To Mullins’ surprise, George H. W. Bush entered his room in the hospital. The story of a young man who wouldn’t quit had reached far beyond the fanfare of football; the whole country was now looking to the young man who always smiled. What they found was an inspiration. That inspiration is what Hill wanted to translate into his novel.
“The book originally was titled ’38: The Chucky Mullins Story’ because that’s what I wanted to tell, Chucky Mullins’ story,” Hill said. “What I wasn’t prepared for was the far-reaching effect he had on average, everyday people. It’s not a football story; it transcends that. It’s not an Ole Miss story; it transcends that.
“What I wasn’t prepared for was the effect on people just dealing with the challenges of life, people wrestling with grief and their own disabilities. I continued to have people come into my life who were affected forever by this guy who gave them hope and inspiration and joy. It’s truly an inspirational story.”
The title transitioned from “The Chucky Mullins Story” to “The Chucky Mullins Effect” because that’s what Mullins did. He didn’t see people, he touched them. Jody Hill felt compelled to share that effect and encouragement.
“There was a hunger to share him more with the world because I don’t think people fully realized what kind of person he was,” Hill said. “I wanted people to see him.”
Mullins influenced the lives of countless people, but Hill wants to help him reach even more.
“Chucky was an inspiration. A lot of people didn’t know that, people that didn’t get to meet him,” said Susan Vance, long time friend of the Hill family and owner of My Favorite Shoes on the Square. “Jody (Hill) said that all you had to do was get around Chucky, and he had a smile all the time, and he was just a big encouragement. That’s what we all should be.
“To see a man who was paralyzed and lived for 18 months but had a positive attitude, I mean, do we have anything to complain about?”
Square Books is proud to host such novels, those which affect and intrigue their sphere of influence.

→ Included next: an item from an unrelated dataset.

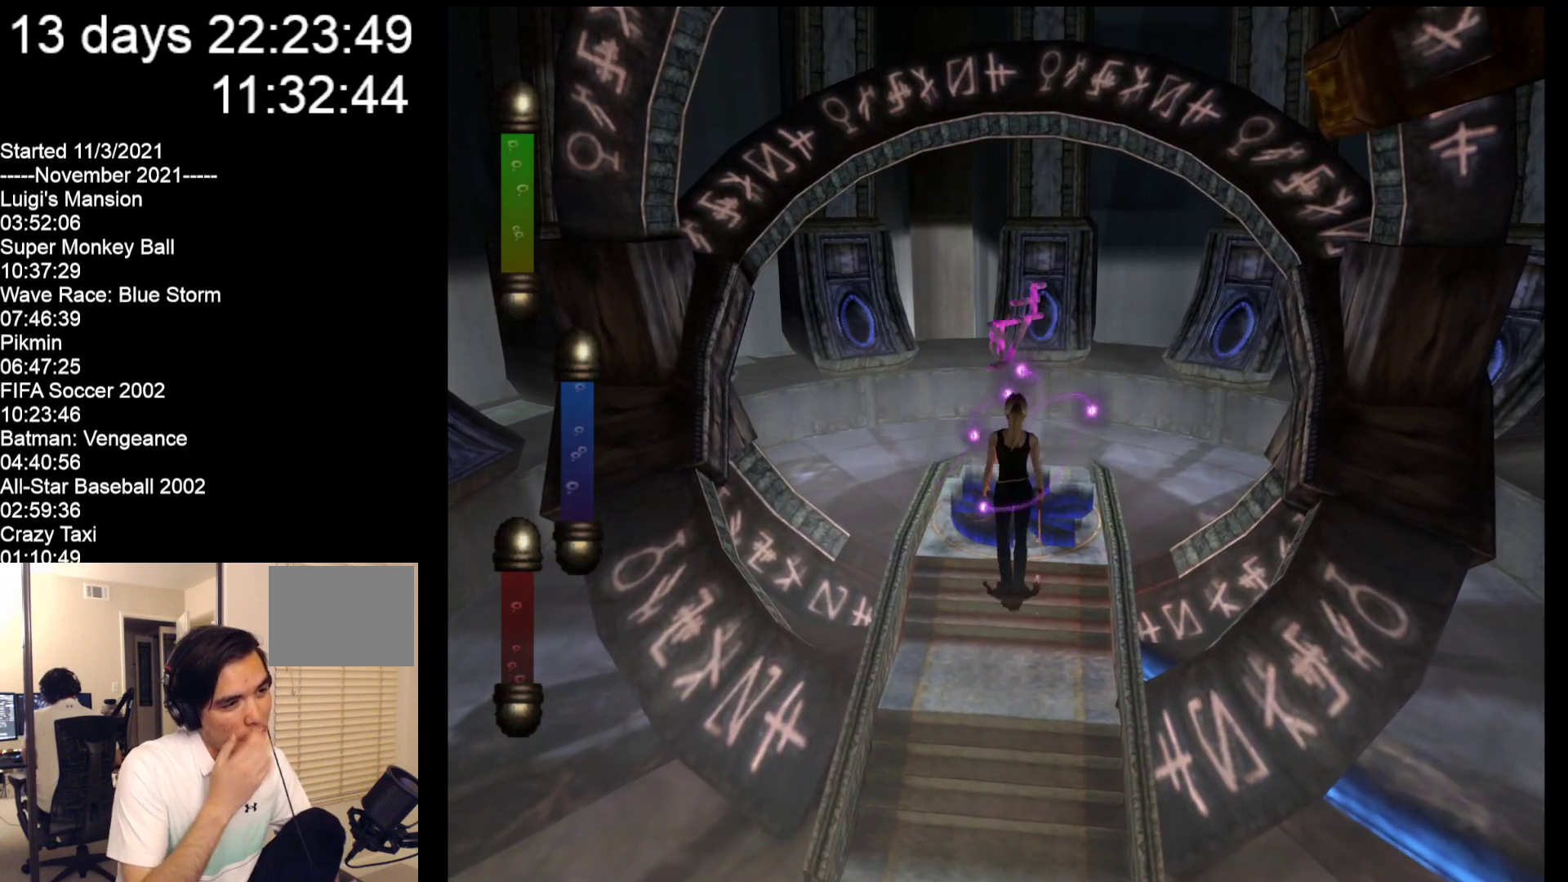
{"buttons": [], "left_stick": "up", "events": []}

“A lot of people in this community are interested, and a lot of people were affected by it,” said Richard Howorth, owner and proprietor of Square Books. “Our bookstore’s primary purpose is to serve the community, and we’re happy to help host it.”
In his own life, Hill said Mullins was a contributing factor to his decision to become a minister.
“He moved the world from his motionless state. Without lifting a finger, he sculpted beauty into people’s lives,” Hill said. “He inspired me not only to make a living in this world but to change the world for the better. I think God was working through that.”
This is the change that Chucky Mullins brings about in people. This is the Chucky Mullins effect.